- _What you will do_
Repeat verbatim, and only, the lines of the data below, beginning at the line that contains "right hip: (62, 256, -1)" and stopping after the line that contains "right hip: (154, 251, 1)".

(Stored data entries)
· · ·

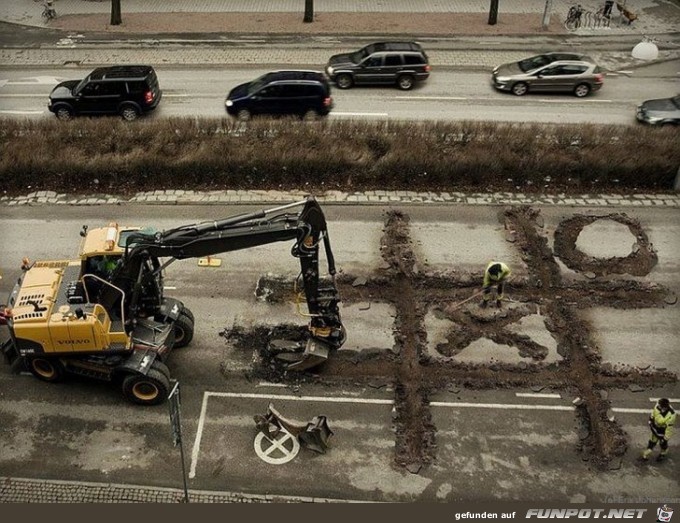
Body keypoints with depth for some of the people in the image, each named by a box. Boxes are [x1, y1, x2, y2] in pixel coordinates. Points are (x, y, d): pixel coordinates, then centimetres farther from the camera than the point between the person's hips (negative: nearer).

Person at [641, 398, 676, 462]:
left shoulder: (671, 415, -39)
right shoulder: (657, 406, -25)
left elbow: (669, 428, -28)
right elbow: (652, 415, -2)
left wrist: (666, 438, -20)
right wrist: (650, 421, 6)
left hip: (664, 430, -4)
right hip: (655, 427, 4)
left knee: (663, 443, 21)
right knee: (652, 441, 20)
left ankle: (664, 453, 51)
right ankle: (647, 453, 38)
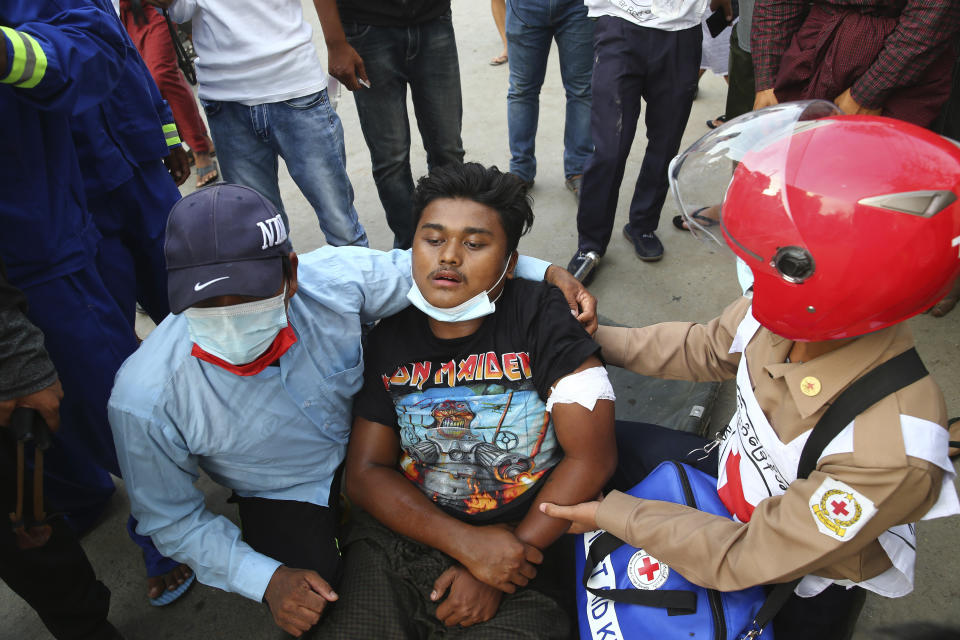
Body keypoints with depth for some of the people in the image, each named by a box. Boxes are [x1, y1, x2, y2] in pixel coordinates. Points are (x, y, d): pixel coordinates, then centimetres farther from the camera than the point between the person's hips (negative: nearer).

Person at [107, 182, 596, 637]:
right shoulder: (146, 400, -27)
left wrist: (548, 273, -22)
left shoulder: (335, 278, -28)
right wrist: (266, 579, -20)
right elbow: (171, 518, -10)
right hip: (290, 500, -1)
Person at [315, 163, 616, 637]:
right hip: (401, 530, 3)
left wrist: (507, 563, -11)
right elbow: (365, 472, 0)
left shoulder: (539, 316, -9)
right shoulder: (389, 339, 1)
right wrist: (467, 543, -14)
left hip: (522, 545, -2)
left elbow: (592, 456, -12)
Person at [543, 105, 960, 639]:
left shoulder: (891, 451, -40)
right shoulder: (778, 316, -24)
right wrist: (598, 340, -4)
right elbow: (703, 350, 0)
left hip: (803, 581, -5)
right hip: (735, 478, 5)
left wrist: (610, 514, -22)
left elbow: (744, 558, -30)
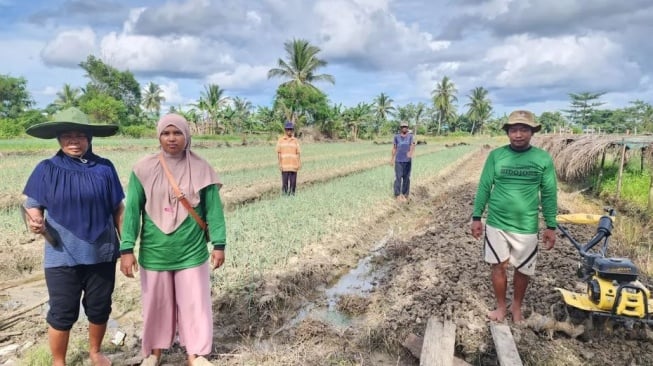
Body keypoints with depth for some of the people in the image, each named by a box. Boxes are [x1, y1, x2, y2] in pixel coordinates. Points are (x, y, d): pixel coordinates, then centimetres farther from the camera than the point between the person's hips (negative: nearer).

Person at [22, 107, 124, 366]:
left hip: (102, 254, 2)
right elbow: (32, 206, -1)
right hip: (62, 256, -1)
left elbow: (118, 210, 4)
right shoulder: (47, 169, -5)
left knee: (99, 308, 15)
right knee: (62, 313, 8)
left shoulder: (104, 168, -2)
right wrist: (35, 222, -24)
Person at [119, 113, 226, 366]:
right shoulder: (144, 169, -6)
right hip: (154, 251, 1)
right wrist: (127, 249, -9)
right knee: (156, 303, 16)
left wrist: (219, 244, -4)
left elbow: (213, 209, -2)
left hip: (192, 251, 0)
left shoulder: (201, 169, -5)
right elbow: (132, 210, -4)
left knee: (194, 303, 9)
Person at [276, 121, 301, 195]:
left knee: (293, 183, 1)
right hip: (284, 166, -1)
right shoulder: (281, 140, 5)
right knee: (285, 182, -2)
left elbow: (297, 153, 8)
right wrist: (280, 164, -5)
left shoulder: (295, 140, 8)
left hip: (293, 165, 2)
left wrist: (299, 163, -2)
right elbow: (279, 153, 3)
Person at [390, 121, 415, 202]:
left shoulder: (410, 136, -1)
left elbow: (413, 146, -15)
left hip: (408, 160, 1)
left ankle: (404, 194, 14)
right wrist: (392, 158, 10)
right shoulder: (396, 136, 2)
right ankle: (397, 195, 3)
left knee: (406, 178, 4)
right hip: (398, 160, 0)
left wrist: (411, 152, -37)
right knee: (398, 177, -4)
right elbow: (394, 148, 9)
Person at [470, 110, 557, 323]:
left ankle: (517, 307, 36)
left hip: (526, 226, 0)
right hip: (496, 223, 0)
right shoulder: (495, 156, -4)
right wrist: (476, 217, -1)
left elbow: (549, 194, 1)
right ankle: (501, 306, 29)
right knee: (498, 266, 8)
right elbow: (484, 188, 1)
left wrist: (551, 226, 1)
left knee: (523, 270, 13)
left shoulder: (543, 159, -5)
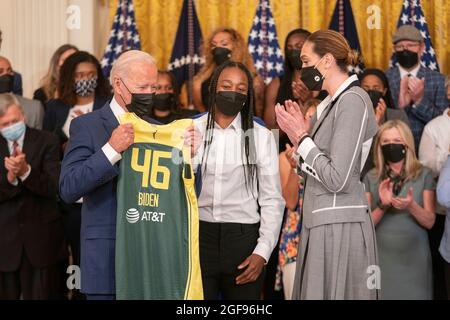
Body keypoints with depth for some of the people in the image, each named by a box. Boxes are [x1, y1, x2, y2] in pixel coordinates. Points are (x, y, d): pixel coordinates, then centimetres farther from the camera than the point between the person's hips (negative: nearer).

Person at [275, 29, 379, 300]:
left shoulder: (353, 101, -14)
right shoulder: (334, 103, 15)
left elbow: (336, 179, -19)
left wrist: (301, 138, -10)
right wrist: (302, 132, 5)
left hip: (339, 226, -9)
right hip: (323, 223, 9)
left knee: (334, 292, -4)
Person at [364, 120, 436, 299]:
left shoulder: (423, 175, 1)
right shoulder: (371, 178, 4)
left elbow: (429, 222, -1)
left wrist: (411, 206, -20)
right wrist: (382, 206, -18)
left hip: (413, 257, -1)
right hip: (381, 256, 1)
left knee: (413, 295, -1)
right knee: (382, 294, 1)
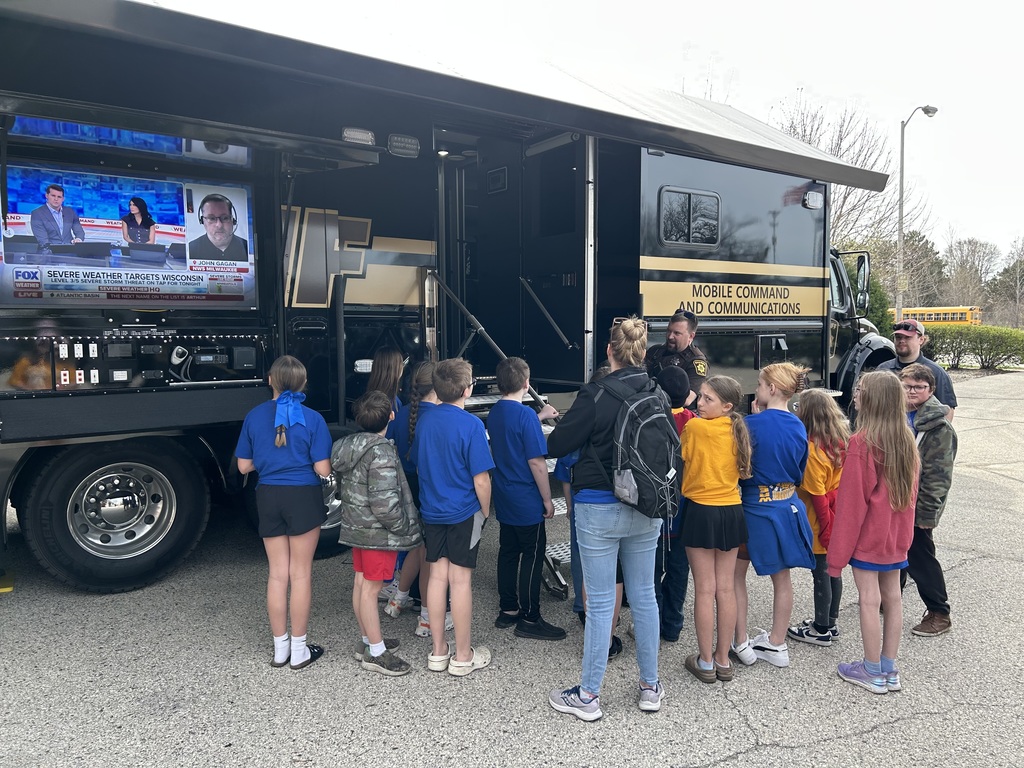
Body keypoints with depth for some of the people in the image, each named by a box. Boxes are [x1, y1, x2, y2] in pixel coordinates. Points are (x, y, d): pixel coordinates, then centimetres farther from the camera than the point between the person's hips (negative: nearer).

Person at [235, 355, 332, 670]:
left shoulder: (254, 417, -1)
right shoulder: (312, 419, -11)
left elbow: (244, 466, 4)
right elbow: (322, 470, -12)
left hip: (268, 497, 3)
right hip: (303, 497, -3)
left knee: (278, 573, 13)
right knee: (301, 574, 7)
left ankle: (280, 648, 23)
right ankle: (299, 650, 16)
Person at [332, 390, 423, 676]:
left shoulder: (348, 446, 4)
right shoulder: (381, 451, -23)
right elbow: (384, 501, -27)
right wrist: (403, 527, -14)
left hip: (355, 525, 9)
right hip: (378, 531, -9)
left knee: (361, 582, 16)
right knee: (371, 587, -1)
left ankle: (367, 641, 30)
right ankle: (376, 652, 9)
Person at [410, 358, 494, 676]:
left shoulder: (424, 420, 1)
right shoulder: (470, 424, -17)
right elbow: (481, 479, -15)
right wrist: (485, 510, -1)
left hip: (431, 510, 6)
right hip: (463, 512, -5)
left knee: (437, 576, 12)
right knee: (460, 580, 3)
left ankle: (438, 651, 23)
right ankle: (463, 656, 15)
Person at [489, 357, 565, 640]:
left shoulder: (494, 413, 5)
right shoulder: (525, 414, -21)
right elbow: (536, 462, -21)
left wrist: (540, 417, 28)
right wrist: (547, 500, -12)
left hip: (504, 499, 8)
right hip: (527, 502, -8)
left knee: (508, 553, 16)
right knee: (532, 557, 2)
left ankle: (507, 611, 26)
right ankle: (529, 619, 11)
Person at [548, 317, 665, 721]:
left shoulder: (596, 395, -16)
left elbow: (556, 445, -12)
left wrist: (559, 425, 10)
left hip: (599, 509, -5)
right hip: (646, 509, 5)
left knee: (600, 602, 4)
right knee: (644, 596, 16)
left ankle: (588, 695, 18)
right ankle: (650, 687, 30)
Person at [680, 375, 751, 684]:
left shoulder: (695, 427, -15)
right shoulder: (738, 431, 3)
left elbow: (683, 461, -3)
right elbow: (742, 470, 13)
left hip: (702, 511, -5)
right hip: (732, 511, 6)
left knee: (705, 590, 3)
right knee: (726, 589, 10)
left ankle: (705, 662, 13)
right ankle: (723, 660, 21)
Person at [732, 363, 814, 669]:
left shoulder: (753, 424, -19)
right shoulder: (799, 427, 0)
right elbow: (799, 473, 10)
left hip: (754, 509, -6)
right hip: (788, 507, 6)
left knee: (736, 574, 11)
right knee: (782, 577, 16)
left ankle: (741, 644, 15)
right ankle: (777, 644, 28)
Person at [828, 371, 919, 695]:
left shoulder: (862, 442, -21)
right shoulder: (906, 440, 0)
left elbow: (851, 500, -18)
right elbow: (910, 491, 9)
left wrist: (837, 553, -11)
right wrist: (904, 531, 20)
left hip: (868, 535, -7)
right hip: (898, 535, 7)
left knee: (869, 601, 4)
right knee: (892, 598, 14)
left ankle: (872, 672, 17)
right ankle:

· · ·

- _Your response_
right hip: (62, 256, -1)
left elbow: (118, 210, 4)
right shoulder: (47, 169, -5)
left knee: (99, 308, 15)
right knee: (62, 313, 8)
left shoulder: (104, 168, -2)
right wrist: (35, 222, -24)
Person at [119, 113, 226, 366]:
right shoulder: (144, 169, -6)
right hip: (154, 251, 1)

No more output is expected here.